- [ABOUT THIS TASK]: Print, from the listing below, the lines starting at the line containing "- データの分割。個人情報と書誌情報" and ending at the line containing "- WordpressやDrupalなどを使ってミドルウェアの影響範囲を小さく", exactly as they stand, and print nothing else.

- [AVAILABLE RECORDS]:
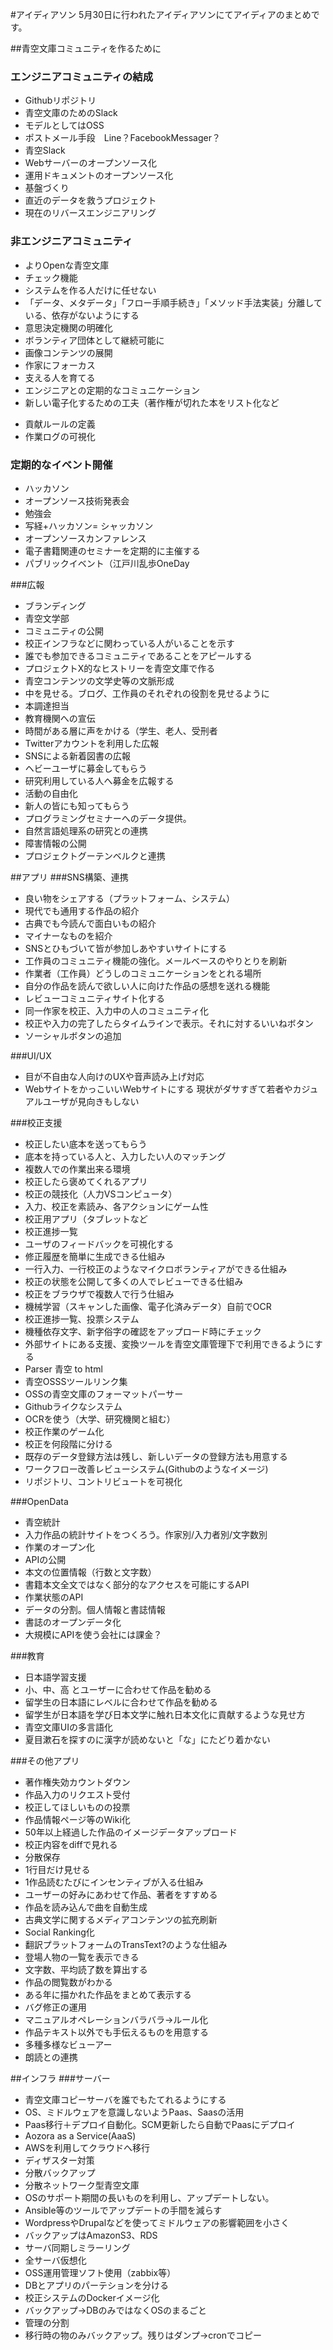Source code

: #アイディアソン
5月30日に行われたアイディアソンにてアイディアのまとめです。

##青空文庫コミュニティを作るために
### エンジニアコミュニティの結成
- Githubリポジトリ
- 青空文庫のためのSlack
- モデルとしてはOSS
- ポストメール手段　Line？FacebookMessager？
- 青空Slack
- Webサーバーのオープンソース化
- 運用ドキュメントのオープンソース化
- 基盤づくり
- 直近のデータを救うプロジェクト
- 現在のリバースエンジニアリング

### 非エンジニアコミュニティ
- よりOpenな青空文庫
- チェック機能
- システムを作る人だけに任せない
- 「データ、メタデータ」「フロー手順手続き」「メソッド手法実装」分離している、依存がないようにする
- 意思決定機関の明確化
- ボランティア団体として継続可能に
- 画像コンテンツの展開
- 作家にフォーカス
- 支える人を育てる  
- エンジニアとの定期的なコミュニケーション
- 新しい電子化するための工夫（著作権が切れた本をリスト化など
* 貢献ルールの定義
* 作業ログの可視化

### 定期的なイベント開催
- ハッカソン
- オープンソース技術発表会
- 勉強会
- 写経+ハッカソン= シャッカソン
- オープンソースカンファレンス
- 電子書籍関連のセミナーを定期的に主催する
- パブリックイベント（江戸川乱歩OneDay

###広報
- ブランディング
- 青空文学部  
- コミュニティの公開
- 校正インフラなどに関わっている人がいることを示す
- 誰でも参加できるコミュニティであることをアピールする
- プロジェクトX的なヒストリーを青空文庫で作る
- 青空コンテンツの文学史等の文脈形成
- 中を見せる。ブログ、工作員のそれぞれの役割を見せるように
- 本調達担当
- 教育機関への宣伝
- 時間がある層に声をかける（学生、老人、受刑者
- Twitterアカウントを利用した広報
- SNSによる新着図書の広報
- ヘビーユーザに募金してもらう
- 研究利用している人へ募金を広報する
- 活動の自由化
- 新人の皆にも知ってもらう  
- プログラミングセミナーへのデータ提供。
- 自然言語処理系の研究との連携
- 障害情報の公開
- プロジェクトグーテンベルクと連携

##アプリ
###SNS構築、連携
- 良い物をシェアする（プラットフォーム、システム）
- 現代でも通用する作品の紹介
- 古典でも今読んで面白いもの紹介
- マイナーなものを紹介
- SNSとひもづいて皆が参加しあやすいサイトにする
- 工作員のコミュニティ機能の強化。メールベースのやりとりを刷新
- 作業者（工作員）どうしのコミュニケーションをとれる場所
- 自分の作品を読んで欲しい人に向けた作品の感想を送れる機能
- レビューコミュニティサイト化する
- 同一作家を校正、入力中の人のコミュニティ化
- 校正や入力の完了したらタイムラインで表示。それに対するいいねボタン  
- ソーシャルボタンの追加

###UI/UX
- 目が不自由な人向けのUXや音声読み上げ対応
- WebサイトをかっこいいWebサイトにする
現状がダサすぎて若者やカジュアルユーザが見向きもしない

###校正支援
- 校正したい底本を送ってもらう
- 底本を持っている人と、入力したい人のマッチング
- 複数人での作業出来る環境
- 校正したら褒めてくれるアプリ
- 校正の競技化（人力VSコンピュータ）
- 入力、校正を素読み、各アクションにゲーム性
- 校正用アプリ（タブレットなど
- 校正進捗一覧
- ユーザのフィードバックを可視化する
- 修正履歴を簡単に生成できる仕組み
- 一行入力、一行校正のようなマイクロボランティアができる仕組み
- 校正の状態を公開して多くの人でレビューできる仕組み
- 校正をブラウザで複数人で行う仕組み
- 機械学習（スキャンした画像、電子化済みデータ）自前でOCR
- 校正進捗一覧、投票システム
- 機種依存文字、新字俗字の確認をアップロード時にチェック
- 外部サイトにある支援、変換ツールを青空文庫管理下で利用できるようにする
- Parser 青空 to html
- 青空OSSSツールリンク集
- OSSの青空文庫のフォーマットパーサー
- Githubライクなシステム
- OCRを使う（大学、研究機関と組む）
- 校正作業のゲーム化
- 校正を何段階に分ける
- 既存のデータ登録方法は残し、新しいデータの登録方法も用意する
- ワークフロー改善レビューシステム(Githubのようなイメージ)
- リポジトリ、コントリビュートを可視化

###OpenData
- 青空統計
- 入力作品の統計サイトをつくろう。作家別/入力者別/文字数別
- 作業のオープン化
- APIの公開
- 本文の位置情報（行数と文字数）
- 書籍本文全文ではなく部分的なアクセスを可能にするAPI
- 作業状態のAPI
- データの分割。個人情報と書誌情報
- 書誌のオープンデータ化
- 大規模にAPIを使う会社には課金？

###教育
- 日本語学習支援
- 小、中、高 とユーザーに合わせて作品を勧める
- 留学生の日本語にレベルに合わせて作品を勧める
- 留学生が日本語を学び日本文学に触れ日本文化に貢献するような見せ方
- 青空文庫UIの多言語化
- 夏目漱石を探すのに漢字が読めないと「な」にたどり着かない

###その他アプリ
- 著作権失効カウントダウン
- 作品入力のリクエスト受付
- 校正してほしいものの投票
- 作品情報ページ等のWiki化
- 50年以上経過した作品のイメージデータアップロード
- 校正内容をdiffで見れる
- 分散保存
- 1行目だけ見せる
- 1作品読むたびにインセンティブが入る仕組み
- ユーザーの好みにあわせて作品、著者をすすめる
- 作品を読み込んで曲を自動生成
- 古典文学に関するメディアコンテンツの拡充刷新
- Social Ranking化
- 翻訳プラットフォームのTransText?のような仕組み
- 登場人物の一覧を表示できる
- 文字数、平均読了数を算出する
- 作品の閲覧数がわかる
- ある年に描かれた作品をまとめて表示する
- バグ修正の運用
- マニュアルオペレーションバラバラ→ルール化
- 作品テキスト以外でも手伝えるものを用意する
- 多種多様なビューアー
- 朗読との連携

##インフラ
###サーバー
- 青空文庫コピーサーバを誰でもたてれるようにする
- OS、ミドルウェアを意識しないようPaas、Saasの活用
- Paas移行＋デプロイ自動化。SCM更新したら自動でPaasにデプロイ
- Aozora as a Service(AaaS)
- AWSを利用してクラウドへ移行
- ディザスター対策
- 分散バックアップ
- 分散ネットワーク型青空文庫
- OSのサポート期間の長いものを利用し、アップデートしない。
- Ansible等のツールでアップデートの手間を減らす
- WordpressやDrupalなどを使ってミドルウェアの影響範囲を小さく
- バックアップはAmazonS3、RDS
- サーバ同期しミラーリング
- 全サーバ仮想化
- OSS運用管理ソフト使用（zabbix等）
- DBとアプリのパーテションを分ける
- 校正システムのDockerイメージ化
- バックアップ→DBのみではなくOSのまるごと
- 管理の分割
- 移行時の物のみバックアップ。残りはダンプ→cronでコピー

- [ANSWER BELOW]:
- データの分割。個人情報と書誌情報
- 書誌のオープンデータ化
- 大規模にAPIを使う会社には課金？

###教育
- 日本語学習支援
- 小、中、高 とユーザーに合わせて作品を勧める
- 留学生の日本語にレベルに合わせて作品を勧める
- 留学生が日本語を学び日本文学に触れ日本文化に貢献するような見せ方
- 青空文庫UIの多言語化
- 夏目漱石を探すのに漢字が読めないと「な」にたどり着かない

###その他アプリ
- 著作権失効カウントダウン
- 作品入力のリクエスト受付
- 校正してほしいものの投票
- 作品情報ページ等のWiki化
- 50年以上経過した作品のイメージデータアップロード
- 校正内容をdiffで見れる
- 分散保存
- 1行目だけ見せる
- 1作品読むたびにインセンティブが入る仕組み
- ユーザーの好みにあわせて作品、著者をすすめる
- 作品を読み込んで曲を自動生成
- 古典文学に関するメディアコンテンツの拡充刷新
- Social Ranking化
- 翻訳プラットフォームのTransText?のような仕組み
- 登場人物の一覧を表示できる
- 文字数、平均読了数を算出する
- 作品の閲覧数がわかる
- ある年に描かれた作品をまとめて表示する
- バグ修正の運用
- マニュアルオペレーションバラバラ→ルール化
- 作品テキスト以外でも手伝えるものを用意する
- 多種多様なビューアー
- 朗読との連携

##インフラ
###サーバー
- 青空文庫コピーサーバを誰でもたてれるようにする
- OS、ミドルウェアを意識しないようPaas、Saasの活用
- Paas移行＋デプロイ自動化。SCM更新したら自動でPaasにデプロイ
- Aozora as a Service(AaaS)
- AWSを利用してクラウドへ移行
- ディザスター対策
- 分散バックアップ
- 分散ネットワーク型青空文庫
- OSのサポート期間の長いものを利用し、アップデートしない。
- Ansible等のツールでアップデートの手間を減らす
- WordpressやDrupalなどを使ってミドルウェアの影響範囲を小さく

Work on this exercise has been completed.